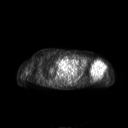
FDG PET of an extremity soft-tissue mass (from a PET/CT study), one axial slice; 3.27 mm slice thickness; 128 × 128 image matrix, field of view 700 × 700 mm. Female patient, age 83 years. From the clinical record (not read from this slice): histological type: pleiomorphic leiomyosarcoma; grade: high; site of the primary tumour: left biceps.
Annotated regions visible in this slice (expert contour drawn on MRI and transferred to this co-registered scan by the dataset authors):
- gross tumour volume including surrounding oedema: bounding box [x1, y1, x2, y2] px = [90, 60, 106, 77]
- gross tumour volume (mass): [90, 60, 106, 77]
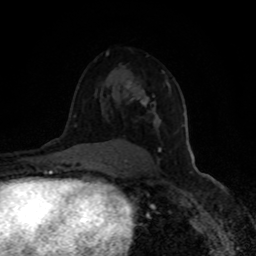
Breast MRI (dynamic contrast-enhanced), one axial slice; slice 57 of 80 in the series (ordered by position); cropped to one breast; dynamic contrast-enhanced series, time point 2 of 8 at this slice position (early post-contrast); 1.5 T; TE 4.2 ms, TR 7 ms; 256 × 256 image matrix, field of view 150 × 150 mm. Female patient.
Structures marked on this image (semi-automatically segmented with operator editing):
- enhancing-tissue mask used for the functional tumour volume (all voxels passing the contrast-enhancement thresholds inside the analysis volume; usually the tumour): bounding box (x1, y1, x2, y2) in pixels: (125, 71, 184, 161)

- - -

The expected answer is an exact copy of the lines beginning at the one with "Structures marked on" and running to the end of the entries above.

Structures marked on this image (semi-automatically segmented with operator editing):
- enhancing-tissue mask used for the functional tumour volume (all voxels passing the contrast-enhancement thresholds inside the analysis volume; usually the tumour): bounding box (x1, y1, x2, y2) in pixels: (125, 71, 184, 161)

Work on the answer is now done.